[Form 4] GENUINE PARTS CO Insider Trading Activity
Rhea-AI Filing Summary
Christopher T. Galla, SVP, General Counsel and Corporate Secretary of Genuine Parts Co. (GPC), reported a non‑derivative transaction on Form 4. On 09/11/2025 Mr. Galla disposed of 359 shares of GPC common stock as a gift to a charitable organization, recorded with a transaction code of G(1) and a reported price of $0. After the reported disposition he beneficially owned 20,535 shares.

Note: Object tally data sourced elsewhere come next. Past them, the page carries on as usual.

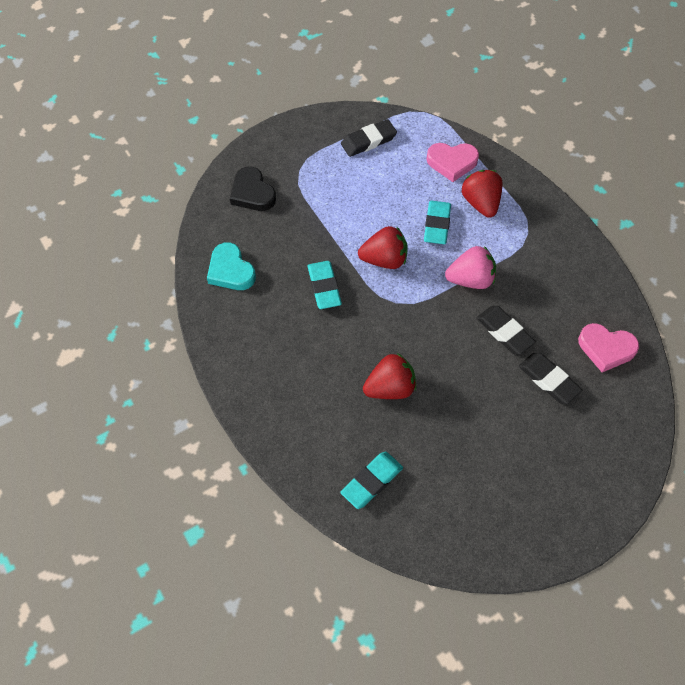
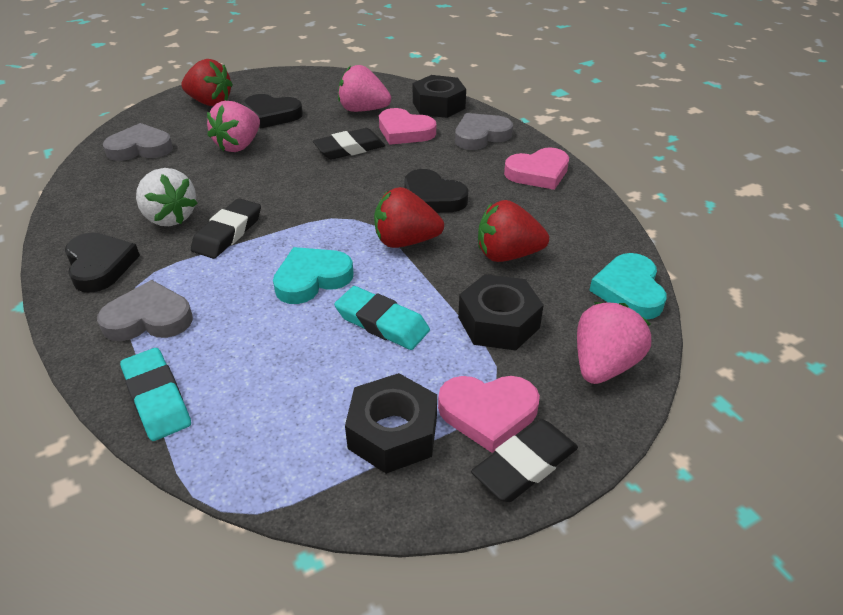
black heart: 1 -> 3
black nut: 0 -> 3
grey heart: 0 -> 3
pink heart: 2 -> 3
pink strawberry: 1 -> 3
turquoise eraser: 3 -> 2
turquoise heart: 1 -> 2
white strawberry: 0 -> 1

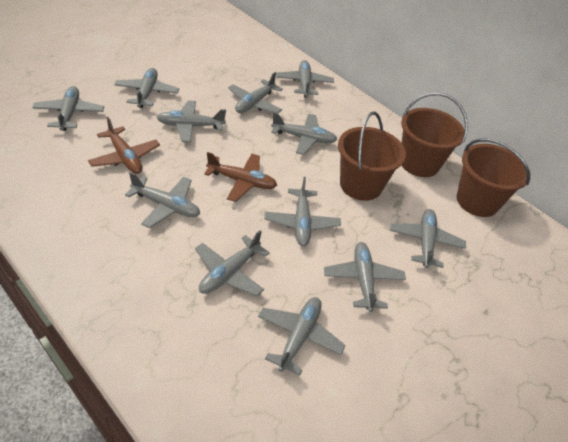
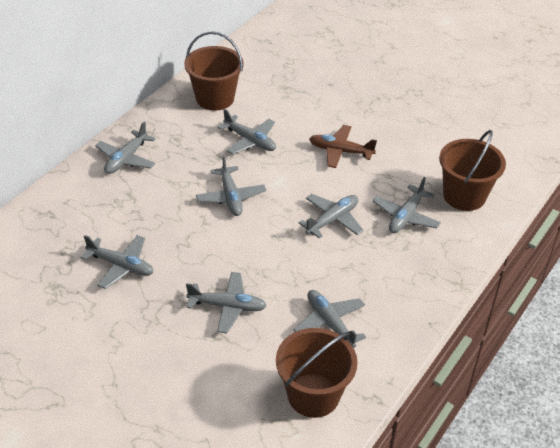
brown plane: 2 -> 1
grey plane: 12 -> 8

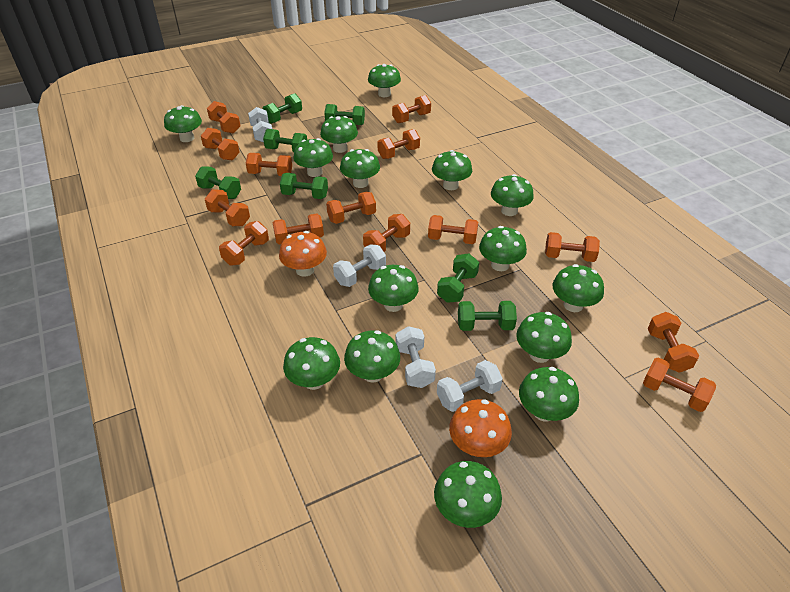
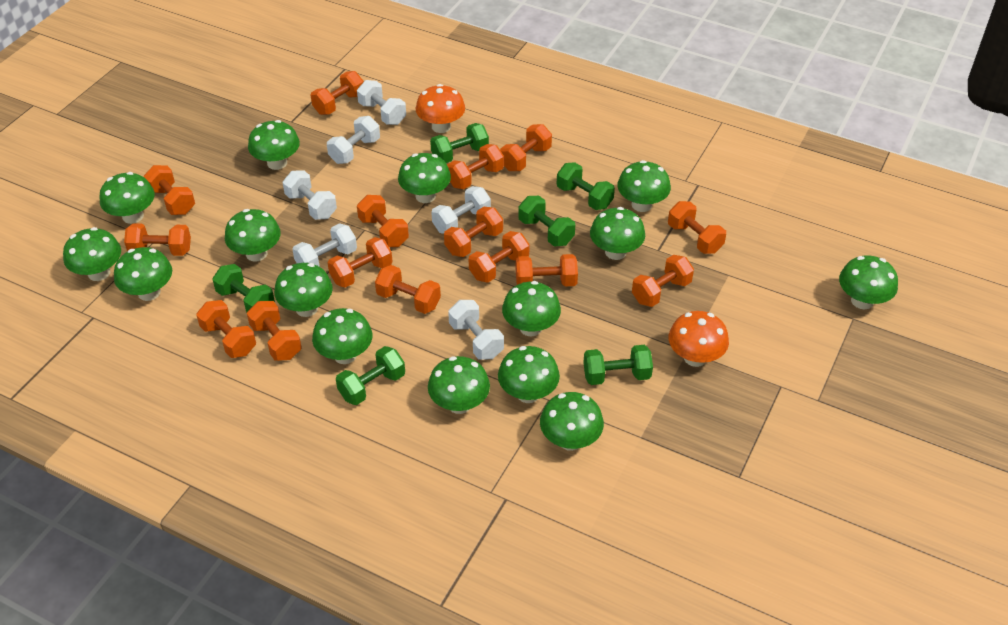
green dumbbell: 7 -> 6
orange dumbbell: 14 -> 15
white dumbbell: 4 -> 6

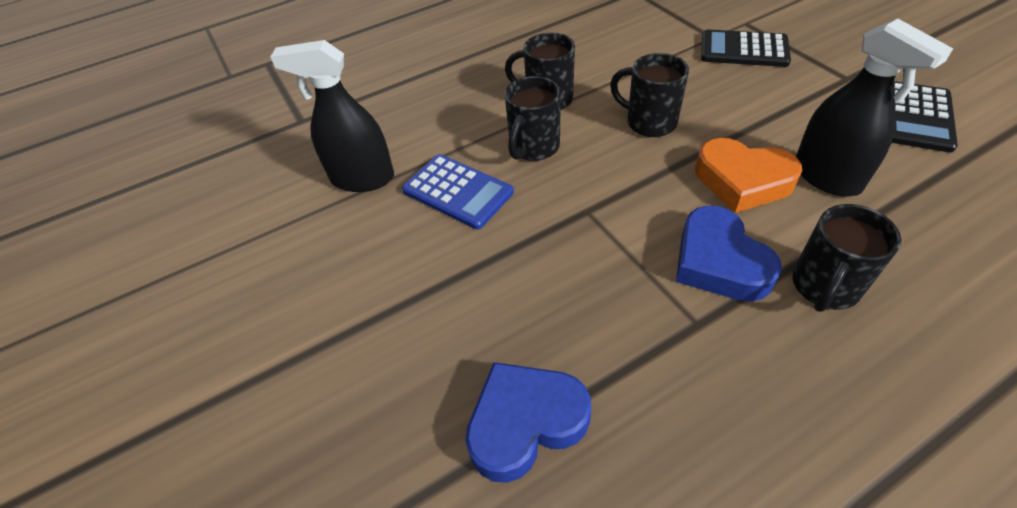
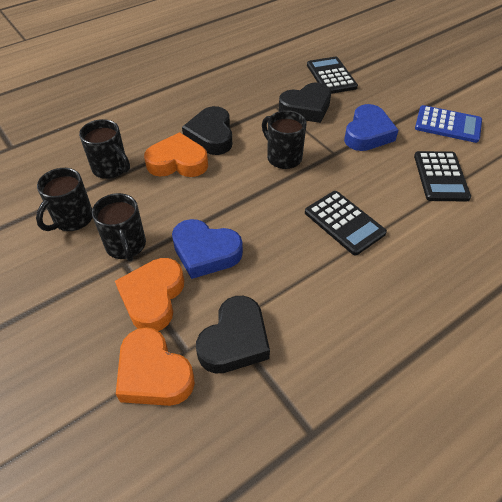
black calculator: 2 -> 3
black heart: 0 -> 3
black spray bottle: 2 -> 0
orange heart: 1 -> 3

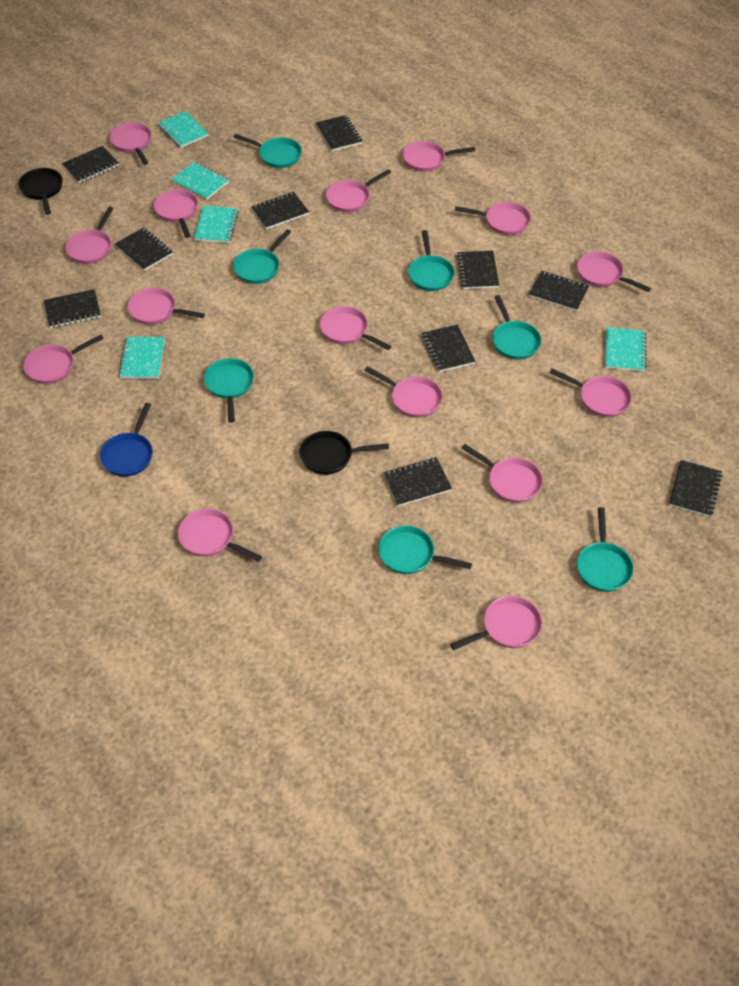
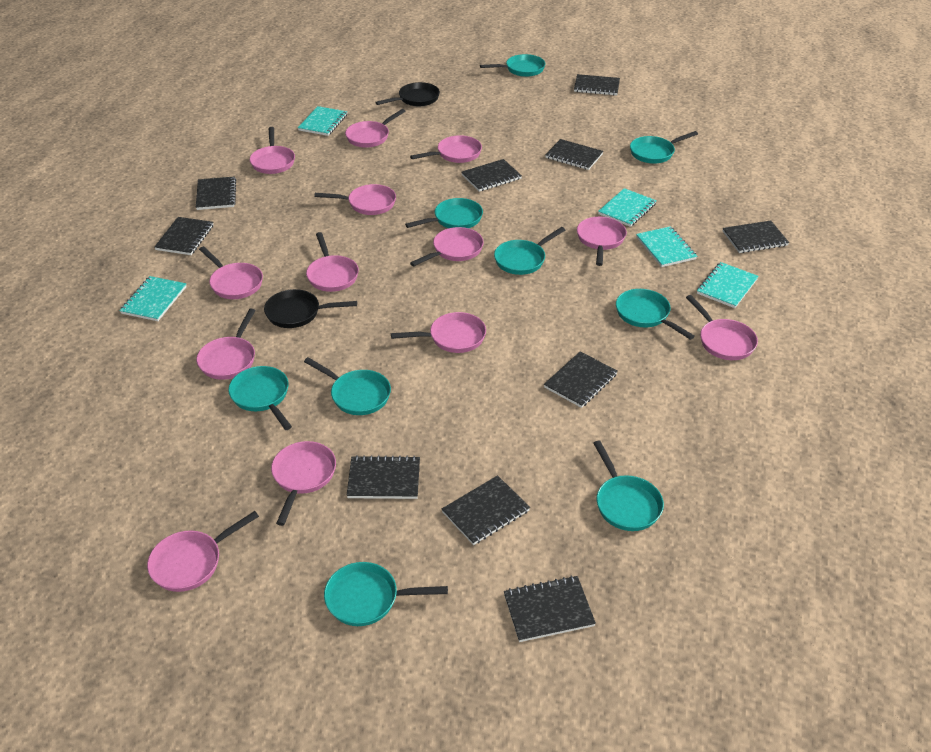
blue pan: 1 -> 0
pink pan: 15 -> 13
turquoise pan: 7 -> 9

The Form 4 was signed on 09/15/2025 by an attorney‑in‑fact. The filing indicates the reporting person’s address in Atlanta, GA, and that this Form 4 was filed individually by one reporting person.
Positive
- Transparent disclosure of an insider transaction with full Form 4 reporting
- Transaction identified as a charitable gift (G(1)), indicating non‑market disposition
- Post‑transaction beneficial ownership disclosed (20,535 shares)
Negative
- None.
Insights
TL;DR: Routine insider disclosure of a charitable gift; no indication of trading for personal benefit.
This Form 4 documents a reported disposition of 359 shares via a charitable gift (transaction code G(1)), which is a common non‑market transfer that insiders use for philanthropy or tax planning. The report clarifies post‑transaction beneficial ownership of 20,535 shares and includes a timely signature by an attorney‑in‑fact. There are no derivative transactions, amendments, or multiple reporting persons indicated. From a governance standpoint, the filing meets Section 16 disclosure norms and shows transparency about insider holdings without revealing compensatory or opportunistic trading behavior in the source document.
TL;DR: Filing appears complete and procedural; transaction is a gift, not a sale.
The entry uses transaction code G(1) and lists price as $0, consistent with a charitable transfer. The filing identifies the reporter's role as SVP, General Counsel and Corporate Secretary and provides the reporter's address. The signature block dated 09/15/2025 by an attorney‑in‑fact indicates proper execution. No indications of Rule 10b5‑1 plan or other trading arrangements are present in the text provided. For compliance reviews, no apparent discrepancies or missing required fields are evident in the supplied content.